Logistic – Analyzing Marginal Effects in Logistic Regression and Subgroup Analysis

causalityinteractionlogisticmarginal-effectmatching

I am conducting a research project implementing exact matching to seek to isolate a marginal effect of a binary exposure variable on a binary outcome (via MatchIt in R). I am using logistic regression as the model after matching, however, I feel confused about some aspects of the analyses.

  1. Is it correct to say that by using logistic regression (with covariates to avoid confoundedness) I cannot estimate the average marginal effect, but only the conditional effect? If so, is it correct to say that, for the exposure, the conditional effect, e.g., in the form of ATE, ATT, ATU, etc., is XX?

  2. Given that my matched dataset following the exact matching procedure discarded some treated units, is it correct to say that I cannot estimate the ATT, but instead, I can only try to isolate the ATM (Average Treatment on the Matched)? If so, when computing the conditional/marginal effect via:

     comparisons(model_matched, variables="exposure", newdata = subset(matched_dataset, exposure== 1))|> summary()
    

am I computing the average treatment on the treated in the matched sample (which we can call ATTM)? Or should we call it differently?

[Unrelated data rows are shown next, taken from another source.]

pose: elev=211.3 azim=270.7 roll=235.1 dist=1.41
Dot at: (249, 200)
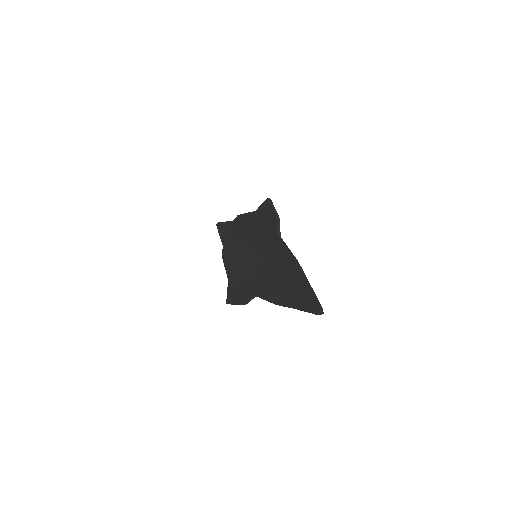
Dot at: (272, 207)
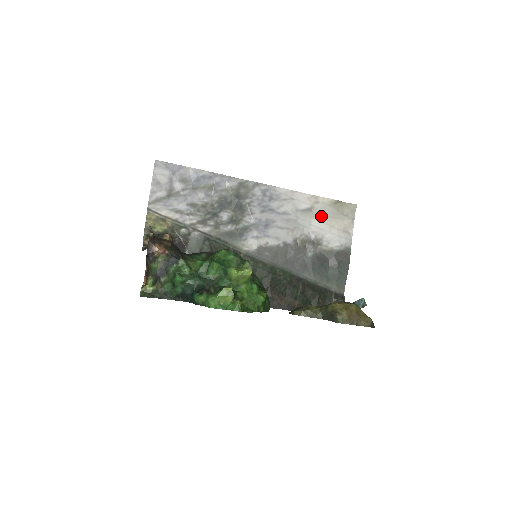
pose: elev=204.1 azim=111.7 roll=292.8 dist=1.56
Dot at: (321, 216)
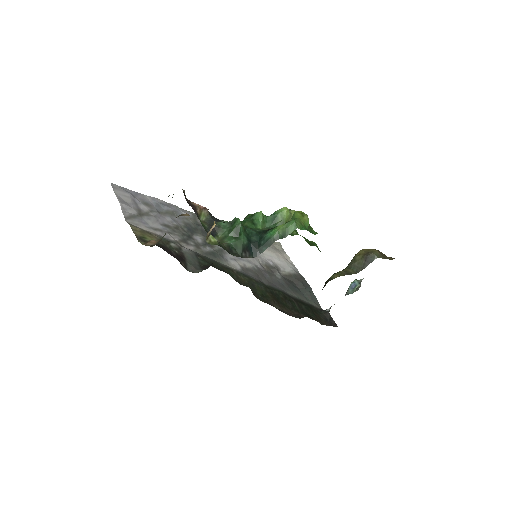
Dot at: occluded
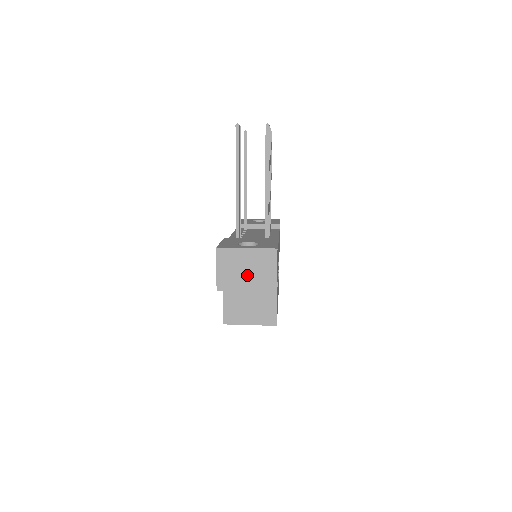
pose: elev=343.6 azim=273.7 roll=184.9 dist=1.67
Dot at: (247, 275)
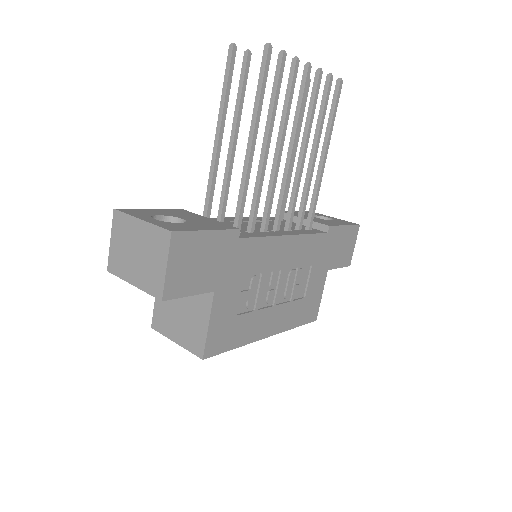
Dot at: (136, 261)
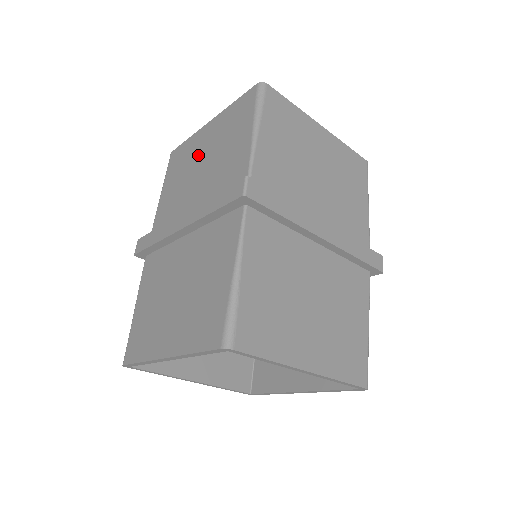
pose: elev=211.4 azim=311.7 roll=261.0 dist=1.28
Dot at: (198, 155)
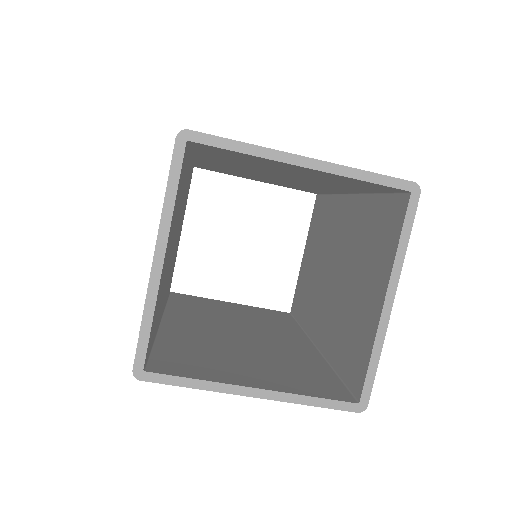
Dot at: occluded
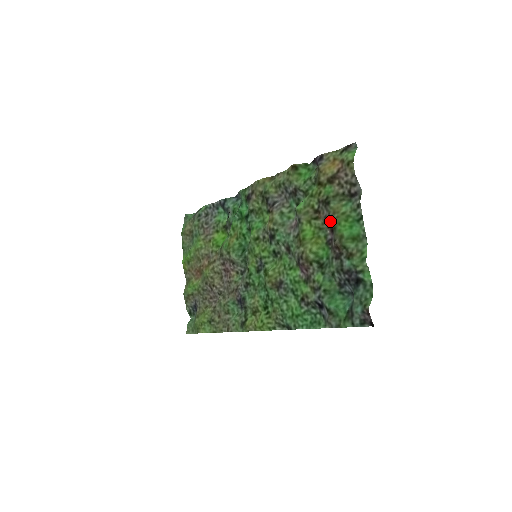
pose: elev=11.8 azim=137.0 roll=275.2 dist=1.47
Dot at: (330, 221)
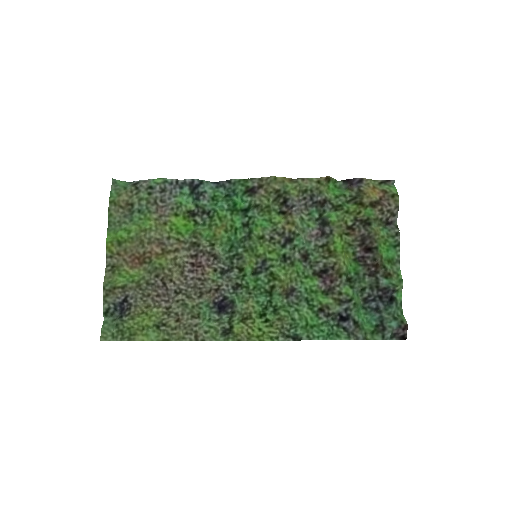
Dot at: (370, 240)
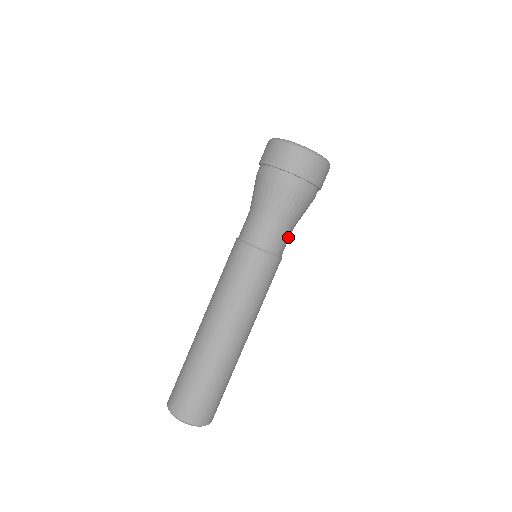
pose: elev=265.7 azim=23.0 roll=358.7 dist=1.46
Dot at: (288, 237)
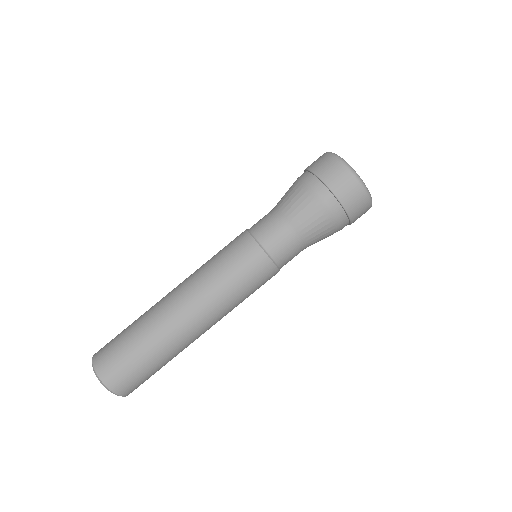
Dot at: (296, 253)
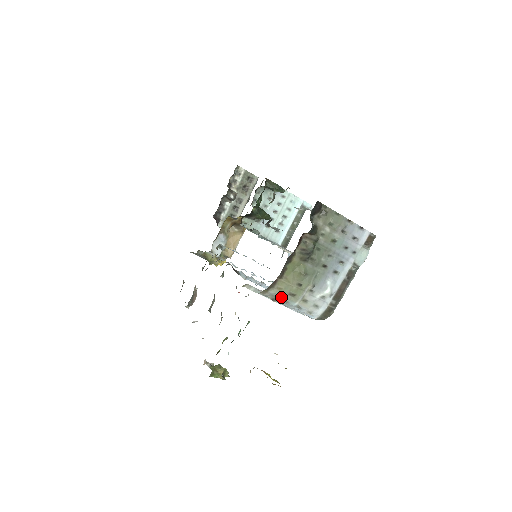
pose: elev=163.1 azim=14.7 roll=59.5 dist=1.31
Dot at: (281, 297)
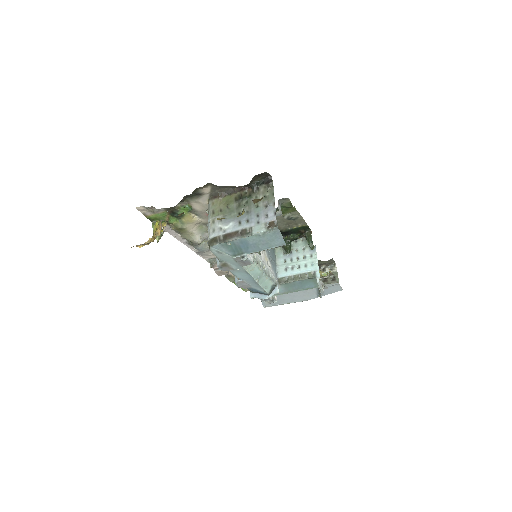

  1. I am also confused concerning subgroup analysis. To understand whether the impact of exposure varies based on different levels of a specific categorical covariate, should I use comparisons in the form:

     comparisons(model_matched, variables="exposure", by="covariate", newdata = subset(matched_dataset, exposure == 1))|> summary()
    

or should I compute interactions via:

comparisons(model_matched, variables=c("exposure", "covariate"), newdata = subset(matched_dataset, exposure == 1))|> summary()

Thanks a lot for the patience and help!

Best Answer

  1. The coefficient on the treatment variable in a logistic regression with covariates included can be interpreted as a conditional treatment effect. However, it is only meaningful if the outcome model is correct, i.e., there is no effect modification on the odds ratio scale by the covariates, and the log odds of the outcome is linear in the covariates and treatment. If those assumptions are true, then there is no benefit to matching. If they are false, it is ambiguous how to interpret the coefficient on treatment.

  2. The code you produced does indeed compute the average treatment effect in the treated (ATT) in the matched sample. If the covariates are well balanced, there is no difference between the covariate distributions in the treated group and in the full sample, in which case this effect is equal to the average treatment effect (ATE) in the full matched sample. In this case, I usually just compute the ATE in the full matched sample, but it should not make a difference in practice unless the treatment groups are poorly balanced, in which case you should go back to matching anyway or risk extrapolation. You should make sure this choice is consistent with the estimand you chose in the call to matchit(); if you requested ATT weights with exact matching, you should estimate the ATT in the matched sample; if you requested ATE weights, you should estimate the ATE in the matched sample. Note that you should include the matching weights in the call to comparisons() as instructed in the MatchIt vignette on estimating effects.

  3. You should use the first line of code. The second counterfactually sets the values of the subgrouping variable and estimates the effect over the full sample under each value; the first estimates the effect in each subgroup. Counterfactually setting the subgrouping variables to values does not allow the covariate distribution to naturally vary along with the moderator, so you can get treatment effects in impossible combinations of covariates, which require extrapolation.